This totally belongs in a novel. Memoirs, I tend to avoid, no matter who wrote 'em, but fictionalize it, and I'm hooked. John Sedgwick makes "Blood Moon" read like fiction. Which can be troublesome, because he's in the POV of someone who didn't read or write, in the 19thC, describing the weather, inner monologues, dialogue - well, can take away from the authenticity of a history book, even though it's bringing dry, dead history to life. Anyway: you might like Laura Frantz, a descendant of Daniel Boone, and her novel "The Frontiersman's Daughter." - I love that one!

Links, comments on Blood Moon here - Just FYI! - no obligation to slog through a long review:
https://steemit.com/writing/@carolkean/blood-moon-by-john-sedgwick-keangrooview-21-march-2018

Funny, one of my grandmother's friends, when I was growing up, was Laura Geronimo, Geronimo's daughter. She was in her nineties at the time, but still had her wits about her, and was a wise woman in every way.

Places really can speak to us. Strongly. It's as if those who lived there before us do live on in spirit!

Indeed they can. That much I've known since childhood.

Calfkiller has spoken to me since we got here, long before I knew of him, or what little I know of his story, I kept seeing him mentally as a young man, sitting cross-legged with his eyes closed next to the spring in our cave by the river.

The funny thing is that, when I once asked his name, I literally got the mental image of a raised eyebrow, as if to say, "Do you really need to ask?" His home was along the banks of our river, and so our small cave would doubtless have been well known to him.

TASKS TO PERFORM:
(A) Transcribe the comment thread between "Indeed they can." and "by the river.", inclusive.
(B) Which novel by Laura Frantz does the comment thread recommend?
Work from the comment thread alone.

(Stored items)
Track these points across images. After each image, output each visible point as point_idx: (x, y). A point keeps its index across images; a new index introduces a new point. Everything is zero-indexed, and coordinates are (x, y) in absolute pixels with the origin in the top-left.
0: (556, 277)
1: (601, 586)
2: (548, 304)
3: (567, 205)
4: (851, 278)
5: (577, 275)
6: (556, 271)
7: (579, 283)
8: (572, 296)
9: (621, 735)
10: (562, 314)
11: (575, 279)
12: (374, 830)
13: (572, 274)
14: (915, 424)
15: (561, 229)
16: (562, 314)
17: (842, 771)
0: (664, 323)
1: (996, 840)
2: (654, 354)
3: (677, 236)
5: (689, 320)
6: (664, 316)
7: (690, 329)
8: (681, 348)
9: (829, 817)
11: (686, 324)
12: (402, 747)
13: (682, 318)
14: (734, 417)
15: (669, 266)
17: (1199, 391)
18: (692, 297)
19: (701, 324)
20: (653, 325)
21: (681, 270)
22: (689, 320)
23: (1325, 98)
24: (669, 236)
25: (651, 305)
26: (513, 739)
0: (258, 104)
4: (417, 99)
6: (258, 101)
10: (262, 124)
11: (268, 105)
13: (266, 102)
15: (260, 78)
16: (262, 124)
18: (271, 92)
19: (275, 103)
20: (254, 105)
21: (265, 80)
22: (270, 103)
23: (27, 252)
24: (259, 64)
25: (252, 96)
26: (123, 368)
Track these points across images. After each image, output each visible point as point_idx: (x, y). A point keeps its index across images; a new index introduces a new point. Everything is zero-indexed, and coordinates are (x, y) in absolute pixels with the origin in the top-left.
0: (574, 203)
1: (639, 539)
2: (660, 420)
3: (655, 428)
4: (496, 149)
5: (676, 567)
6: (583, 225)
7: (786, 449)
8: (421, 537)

IN RESPONSE:
(A)
Indeed they can. That much I've known since childhood.

Calfkiller has spoken to me since we got here, long before I knew of him, or what little I know of his story, I kept seeing him mentally as a young man, sitting cross-legged with his eyes closed next to the spring in our cave by the river.

(B) "The Frontiersman's Daughter."